6/17/2005:
Doctor Webster Merrifield became UND’s third president on this date in 1891. He refused for a number of years before finally accepting the position.
Merrifield grew up in Vermont and graduated from Yale in 1877. For the next two years, he taught in a private school at Newburg, NY, and then spent the next four as a Greek and Latin tutor at Yale. He moved to Dakota Territory in 1883 to fill the chair of Latin and Greek at the newly established University of North Dakota, where he also taught Literature and Political Science. He was Secretary of the Faculty, the University’s first Librarian, and a driving force behind adopting a liberal arts curriculum rather than offering a more practical education.

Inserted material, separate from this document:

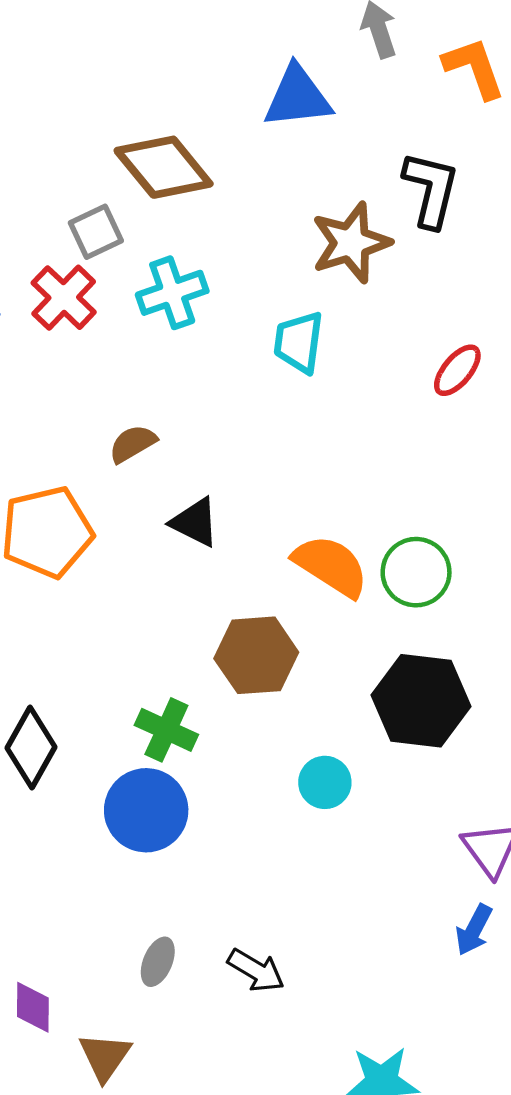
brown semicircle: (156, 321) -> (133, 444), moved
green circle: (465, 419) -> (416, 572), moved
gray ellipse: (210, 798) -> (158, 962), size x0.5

UND’s early years were particularly difficult, as they were for all the state’s schools. The state had taken on too many costly institutions without enough people to support the tax base needed to fund them. In 1885, President Blackburn was dismissed, and Merrifield was asked to take over. Instead, Merrifield found UND’s second president, Homer Sprague, to take over. By 1891, Merrifield couldn’t hold off the offer any longer and took over the position of president, which he held for the next 15 years.
Merrifield faced the same challenges as his peers and predecessors – lack of money and resources. The territory was struggling toward statehood, there were political problems, and the economy was on the downturn. In 1894, an outbreak of typhoid fever paralyzed both the university and the city of Grand Forks. The following year, the governor refused to appropriate any money for UND, and it looked like it would have to close its doors.
The University of Montana saw an opportunity and tempted Merrifield to become its president and to bring his entire faculty along with him. The city of Grand Forks rallied, however, raising $26,000, and the teaching staff voted to accept a 25% pay cut.
During Merrifield’s presidency, UND’s system was reorganized and actually expanded. The School of Mines opened in 1897, and two years later the Law School opened. 1901 saw the creation of the College of Mining Engineering, and of Mechanical and Electrical Engineering, and also the College of Liberal Arts and the Normal College took shape. In 1905, a two-year School of Medicine was established, and in 1906, Merrifield and the president of Wesley College agreed to essentially share their resources with each other.
Freshmen dubbed the first campus telephone the “class tree” and “got back and forth to Grand Forks on daily afternoon trains or a horse and carriage bus called the “Black Maria.” The few students who lived on campus during those earliest years occupied two large barracks called the Bull Pen and the Ram Pasture. One story tells of a pious classman who loudly delivered bedtime prayers that included the names and misdeeds of everyone in the whole Bull Pen – loudly enough for professors to hear. It was reported that students “took matters into their own hands with a forced dip in a cold bathtub, which soon solved the problem.”
Merrifield also worked to develop and greatly improve curricular standards and graduation requirements for the state’s many fledgling high schools. In fact, at his retirement in 1912, he was honored as the “father of secondary schools” in North Dakota.
Doctor Webster Merrifield died in his Pasadena home in January 1916.